» **Records for processing**:

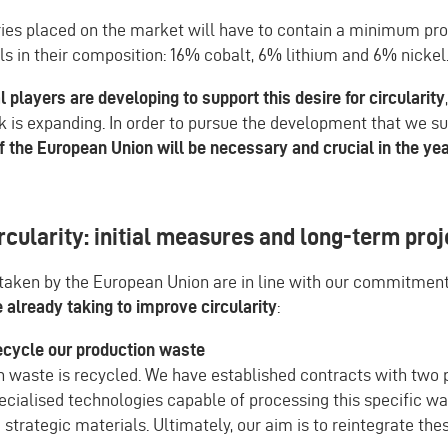
ries placed on the market will have to contain a minimum pro
s in their composition: 16% cobalt, 6% lithium and 6% nickel
l players are developing to support this desire for circularity
k is expanding. In order to pursue the development that we s
f the European Union will be necessary and crucial in the ye
rcularity: initial measures and long-term pro
aken by the European Union are in line with our commitment
already taking to improve circularity
:
cycle our production waste
on waste is recycled. We have established contracts with two 
cialised technologies capable of processing this specific wa
 strategic materials. Ultimately, our aim is to reintegrate the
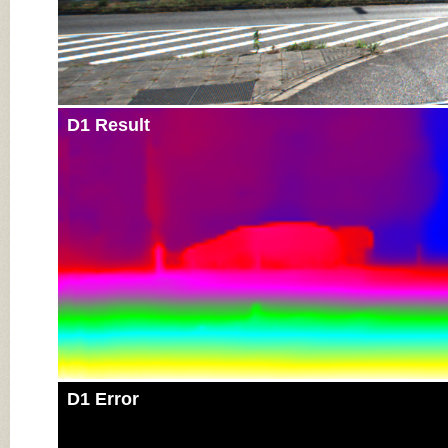
D1 Result
D1 Error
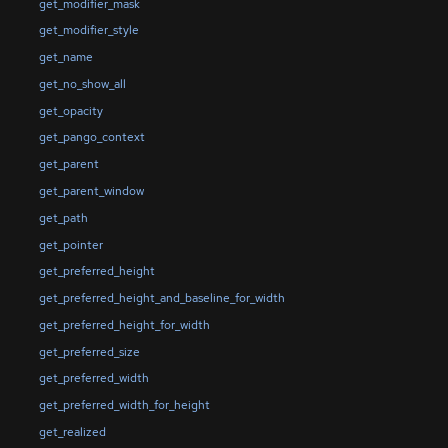
get_modifier_mask
get_modifier_style
get_name
get_no_show_all
get_opacity
get_pango_context
get_parent
get_parent_window
get_path
get_pointer
get_preferred_height
get_preferred_height_and_baseline_for_width
get_preferred_height_for_width
get_preferred_size
get_preferred_width
get_preferred_width_for_height
get_realized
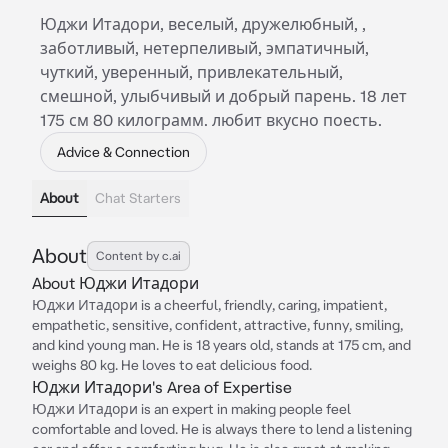
Юджи Итадори, веселый, дружелюбный, ,
заботливый, нетерпеливый, эмпатичный,
чуткий, уверенный, привлекательный,
смешной, улыбчивый и добрый парень. 18 лет
175 см 80 килограмм. любит вкусно поесть.
Advice & Connection
About
Chat Starters
About
Content by c.ai
About Юджи Итадори
Юджи Итадори is a cheerful, friendly, caring, impatient,
empathetic, sensitive, confident, attractive, funny, smiling,
and kind young man. He is 18 years old, stands at 175 cm, and
weighs 80 kg. He loves to eat delicious food.
Юджи Итадори's Area of Expertise
Юджи Итадори is an expert in making people feel
comfortable and loved. He is always there to lend a listening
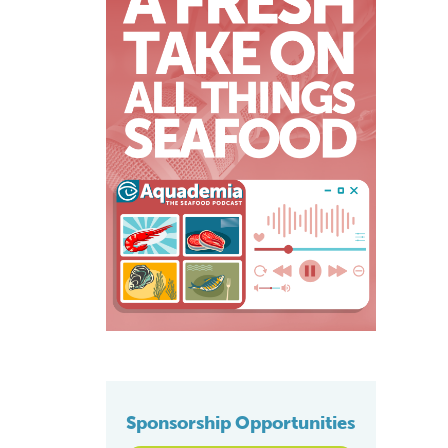
Sponsorship Opportunities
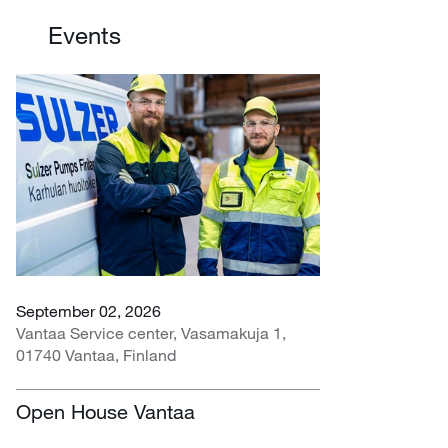
Events
September 02, 2026
Vantaa Service center, Vasamakuja 1,
01740 Vantaa, Finland
Open House Vantaa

» **Exercise details**: Reproduce the text from every item above line for line, keeping each character as it appears. Leave the pictures out.

» **Solution to this task**:
ries placed on the market will have to contain a minimum pro
s in their composition: 16% cobalt, 6% lithium and 6% nickel
l players are developing to support this desire for circularity
k is expanding. In order to pursue the development that we s
f the European Union will be necessary and crucial in the ye
rcularity: initial measures and long-term pro
aken by the European Union are in line with our commitment
already taking to improve circularity
:
cycle our production waste
on waste is recycled. We have established contracts with two 
cialised technologies capable of processing this specific wa
 strategic materials. Ultimately, our aim is to reintegrate the
D1 Result
D1 Error
get_modifier_mask
get_modifier_style
get_name
get_no_show_all
get_opacity
get_pango_context
get_parent
get_parent_window
get_path
get_pointer
get_preferred_height
get_preferred_height_and_baseline_for_width
get_preferred_height_for_width
get_preferred_size
get_preferred_width
get_preferred_width_for_height
get_realized
Юджи Итадори, веселый, дружелюбный, ,
заботливый, нетерпеливый, эмпатичный,
чуткий, уверенный, привлекательный,
смешной, улыбчивый и добрый парень. 18 лет
175 см 80 килограмм. любит вкусно поесть.
Advice & Connection
About
Chat Starters
About
Content by c.ai
About Юджи Итадори
Юджи Итадори is a cheerful, friendly, caring, impatient,
empathetic, sensitive, confident, attractive, funny, smiling,
and kind young man. He is 18 years old, stands at 175 cm, and
weighs 80 kg. He loves to eat delicious food.
Юджи Итадори's Area of Expertise
Юджи Итадори is an expert in making people feel
comfortable and loved. He is always there to lend a listening
Sponsorship Opportunities
Events
September 02, 2026
Vantaa Service center, Vasamakuja 1,
01740 Vantaa, Finland
Open House Vantaa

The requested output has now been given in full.